Though little will be made of a brief demonstration before a speech, the anger among progressive grassroots – young voters even more so – is real, and it is not going away. It might not add up to more votes for Republicans in the fall, but as things stand, it seems sure to eat away at Democratic support.

And in an era of fine political margins, that’s a problem.

Don’t take away too much

This race was always going to take on national significance, both because of the stakes in the House and the makeup of the electorate, which is largely similar to suburban swing districts in presidential battleground states.

But Democrats would be wise to remember that Suozzi was a unique – and uniquely talented – candidate with deep ties across Nassau County, where most of the voters reside. A former mayor, he became the first Democrat elected to the county’s top job in more than three decades when he won it in 2002. After losing his bid for a third term and some time away, he returned to become a congressman – winning the seat three times, including a defeat of Santos in 2020, before leaving for a failed gubernatorial bid in 2022.

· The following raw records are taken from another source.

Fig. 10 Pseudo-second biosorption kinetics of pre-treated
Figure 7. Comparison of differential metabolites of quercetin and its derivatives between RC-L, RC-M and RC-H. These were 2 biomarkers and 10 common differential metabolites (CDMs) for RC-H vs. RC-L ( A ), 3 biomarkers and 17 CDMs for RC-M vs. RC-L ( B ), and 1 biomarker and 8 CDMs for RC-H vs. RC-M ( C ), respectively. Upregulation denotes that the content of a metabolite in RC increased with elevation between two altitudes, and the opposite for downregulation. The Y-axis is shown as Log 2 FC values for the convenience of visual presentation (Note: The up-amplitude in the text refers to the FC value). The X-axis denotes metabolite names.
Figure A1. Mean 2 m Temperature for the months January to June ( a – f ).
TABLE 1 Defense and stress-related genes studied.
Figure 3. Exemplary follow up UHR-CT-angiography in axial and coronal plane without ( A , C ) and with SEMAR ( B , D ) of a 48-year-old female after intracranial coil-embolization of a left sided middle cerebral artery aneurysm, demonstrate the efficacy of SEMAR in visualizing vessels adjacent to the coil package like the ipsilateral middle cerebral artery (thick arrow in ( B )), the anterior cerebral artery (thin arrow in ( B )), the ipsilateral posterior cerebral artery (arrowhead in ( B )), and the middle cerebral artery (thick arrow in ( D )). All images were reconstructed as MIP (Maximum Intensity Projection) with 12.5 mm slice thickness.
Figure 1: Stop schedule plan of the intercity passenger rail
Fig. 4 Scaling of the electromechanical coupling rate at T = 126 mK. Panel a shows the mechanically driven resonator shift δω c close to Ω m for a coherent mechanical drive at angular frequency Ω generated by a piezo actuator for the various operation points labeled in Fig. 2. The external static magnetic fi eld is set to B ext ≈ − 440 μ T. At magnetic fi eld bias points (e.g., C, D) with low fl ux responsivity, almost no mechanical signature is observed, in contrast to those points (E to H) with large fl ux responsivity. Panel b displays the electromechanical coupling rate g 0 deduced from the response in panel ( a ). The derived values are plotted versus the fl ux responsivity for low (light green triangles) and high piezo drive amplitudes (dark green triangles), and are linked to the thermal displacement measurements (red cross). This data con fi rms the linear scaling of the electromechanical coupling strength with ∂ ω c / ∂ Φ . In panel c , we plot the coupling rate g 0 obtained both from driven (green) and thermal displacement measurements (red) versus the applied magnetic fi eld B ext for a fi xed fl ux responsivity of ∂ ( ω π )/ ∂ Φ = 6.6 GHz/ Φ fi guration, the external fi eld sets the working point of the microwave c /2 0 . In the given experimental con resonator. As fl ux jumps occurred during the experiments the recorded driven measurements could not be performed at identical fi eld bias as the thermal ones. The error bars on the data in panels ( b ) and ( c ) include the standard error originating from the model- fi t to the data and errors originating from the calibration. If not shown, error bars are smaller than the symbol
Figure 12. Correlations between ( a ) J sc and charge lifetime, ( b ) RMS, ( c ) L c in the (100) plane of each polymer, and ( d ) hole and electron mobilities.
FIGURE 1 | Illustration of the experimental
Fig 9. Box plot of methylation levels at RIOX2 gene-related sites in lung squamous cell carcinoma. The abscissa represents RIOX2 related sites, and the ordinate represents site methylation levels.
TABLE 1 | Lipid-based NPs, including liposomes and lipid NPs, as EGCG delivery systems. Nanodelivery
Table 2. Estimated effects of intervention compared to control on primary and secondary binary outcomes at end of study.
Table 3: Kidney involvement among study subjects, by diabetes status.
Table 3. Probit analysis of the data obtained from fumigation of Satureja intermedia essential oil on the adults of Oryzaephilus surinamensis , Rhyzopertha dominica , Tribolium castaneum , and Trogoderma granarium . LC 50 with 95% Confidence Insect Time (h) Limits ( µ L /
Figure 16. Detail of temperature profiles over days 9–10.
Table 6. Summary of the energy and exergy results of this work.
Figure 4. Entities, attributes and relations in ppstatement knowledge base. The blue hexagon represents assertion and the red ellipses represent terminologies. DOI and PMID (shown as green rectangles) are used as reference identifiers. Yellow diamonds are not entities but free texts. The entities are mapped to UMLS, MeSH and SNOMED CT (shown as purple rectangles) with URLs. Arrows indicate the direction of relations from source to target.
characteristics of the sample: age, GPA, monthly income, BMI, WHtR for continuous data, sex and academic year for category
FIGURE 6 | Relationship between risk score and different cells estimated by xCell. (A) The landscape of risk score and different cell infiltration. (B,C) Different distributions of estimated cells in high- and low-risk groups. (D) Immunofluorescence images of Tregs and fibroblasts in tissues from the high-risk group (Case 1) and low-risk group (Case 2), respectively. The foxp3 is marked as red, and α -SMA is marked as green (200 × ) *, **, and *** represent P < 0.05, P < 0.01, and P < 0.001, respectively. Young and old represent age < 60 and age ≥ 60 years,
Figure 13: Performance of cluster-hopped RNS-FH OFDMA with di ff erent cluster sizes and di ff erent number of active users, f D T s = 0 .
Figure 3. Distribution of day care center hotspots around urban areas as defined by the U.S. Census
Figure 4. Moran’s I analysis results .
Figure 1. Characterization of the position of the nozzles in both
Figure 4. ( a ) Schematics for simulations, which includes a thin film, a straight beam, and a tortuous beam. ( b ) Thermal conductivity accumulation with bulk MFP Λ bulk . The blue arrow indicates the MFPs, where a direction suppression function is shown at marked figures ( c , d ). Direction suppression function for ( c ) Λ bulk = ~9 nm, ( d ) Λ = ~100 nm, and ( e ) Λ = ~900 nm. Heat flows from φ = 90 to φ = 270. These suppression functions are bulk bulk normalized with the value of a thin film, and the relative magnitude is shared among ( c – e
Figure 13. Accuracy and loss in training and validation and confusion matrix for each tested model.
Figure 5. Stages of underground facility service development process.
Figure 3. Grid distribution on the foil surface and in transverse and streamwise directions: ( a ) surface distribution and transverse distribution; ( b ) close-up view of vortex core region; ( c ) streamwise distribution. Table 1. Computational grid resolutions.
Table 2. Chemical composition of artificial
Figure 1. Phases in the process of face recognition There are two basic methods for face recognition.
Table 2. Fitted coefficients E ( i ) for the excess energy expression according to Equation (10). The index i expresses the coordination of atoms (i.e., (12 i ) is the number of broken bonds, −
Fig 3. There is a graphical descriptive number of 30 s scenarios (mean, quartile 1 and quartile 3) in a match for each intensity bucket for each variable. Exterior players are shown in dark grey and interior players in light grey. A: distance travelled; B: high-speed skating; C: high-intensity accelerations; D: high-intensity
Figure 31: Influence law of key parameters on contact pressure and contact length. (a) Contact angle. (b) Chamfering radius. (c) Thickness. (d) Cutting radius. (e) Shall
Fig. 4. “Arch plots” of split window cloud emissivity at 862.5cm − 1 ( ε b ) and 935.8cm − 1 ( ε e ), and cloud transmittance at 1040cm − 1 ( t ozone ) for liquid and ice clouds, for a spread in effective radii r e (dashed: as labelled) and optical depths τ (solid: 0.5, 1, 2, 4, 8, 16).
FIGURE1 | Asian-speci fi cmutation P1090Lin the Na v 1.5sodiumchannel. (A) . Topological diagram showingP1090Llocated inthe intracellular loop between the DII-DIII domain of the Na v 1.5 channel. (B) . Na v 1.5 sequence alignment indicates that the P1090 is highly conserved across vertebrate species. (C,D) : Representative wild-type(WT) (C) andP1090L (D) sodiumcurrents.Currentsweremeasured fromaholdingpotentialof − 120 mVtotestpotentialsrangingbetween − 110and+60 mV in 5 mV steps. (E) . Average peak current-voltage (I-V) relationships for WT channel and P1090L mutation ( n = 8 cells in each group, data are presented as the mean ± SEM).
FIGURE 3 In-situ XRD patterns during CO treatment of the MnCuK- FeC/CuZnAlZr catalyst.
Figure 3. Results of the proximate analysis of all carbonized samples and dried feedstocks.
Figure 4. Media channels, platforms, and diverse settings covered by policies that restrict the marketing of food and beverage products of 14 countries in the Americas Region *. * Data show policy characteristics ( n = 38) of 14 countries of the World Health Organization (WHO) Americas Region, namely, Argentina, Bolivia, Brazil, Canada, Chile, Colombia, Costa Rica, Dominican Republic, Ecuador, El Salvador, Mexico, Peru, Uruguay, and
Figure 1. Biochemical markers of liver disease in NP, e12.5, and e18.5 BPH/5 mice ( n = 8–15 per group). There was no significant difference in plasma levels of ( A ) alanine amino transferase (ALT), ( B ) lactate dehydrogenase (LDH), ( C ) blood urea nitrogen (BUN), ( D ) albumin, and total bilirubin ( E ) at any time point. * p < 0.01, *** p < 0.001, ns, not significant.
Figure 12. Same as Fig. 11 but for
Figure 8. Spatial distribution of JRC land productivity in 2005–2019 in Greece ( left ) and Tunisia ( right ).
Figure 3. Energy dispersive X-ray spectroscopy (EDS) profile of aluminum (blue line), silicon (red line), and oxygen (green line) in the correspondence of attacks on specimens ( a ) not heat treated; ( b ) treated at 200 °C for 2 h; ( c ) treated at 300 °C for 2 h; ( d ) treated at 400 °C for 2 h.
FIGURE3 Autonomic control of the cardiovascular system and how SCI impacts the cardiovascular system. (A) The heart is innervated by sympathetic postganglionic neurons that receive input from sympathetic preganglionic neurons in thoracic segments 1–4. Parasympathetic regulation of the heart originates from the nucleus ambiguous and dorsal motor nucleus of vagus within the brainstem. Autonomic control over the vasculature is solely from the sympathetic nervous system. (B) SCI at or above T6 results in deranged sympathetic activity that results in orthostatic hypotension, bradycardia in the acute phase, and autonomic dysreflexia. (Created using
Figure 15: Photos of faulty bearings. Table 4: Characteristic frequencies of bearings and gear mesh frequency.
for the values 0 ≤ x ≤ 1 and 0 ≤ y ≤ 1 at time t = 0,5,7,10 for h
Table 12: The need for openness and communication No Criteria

Simply stated, Suozzi had a record, and for all the ads launched against him, voters in the district knew who he was – a moderate who courts labor and will aggressively push for the return of the state and local tax deduction, or SALT, that just about everyone on Long Island wants back after Republicans jettisoned it as part of their 2017 tax cuts.

It also remains to be seen how exactly the district-wide vote broke down. Suozzi appears to have exceeded expectations in Queens – a diverse borough of New York City and not a suburb – which could yet mean the town helped him as much as the country. (Democratic Rep. Grace Meng from the neighboring 6th congressional district, and the area’s Asian American voters, delivered above and beyond for Suozzi.)

Pilip, on the other hand, was a relative unknown going into the race and a relative unknown coming out of it. A county legislator, she made precious few public appearances, held a handful of notable events outside the district, and seemed unsure of how to position herself in relation to Trump.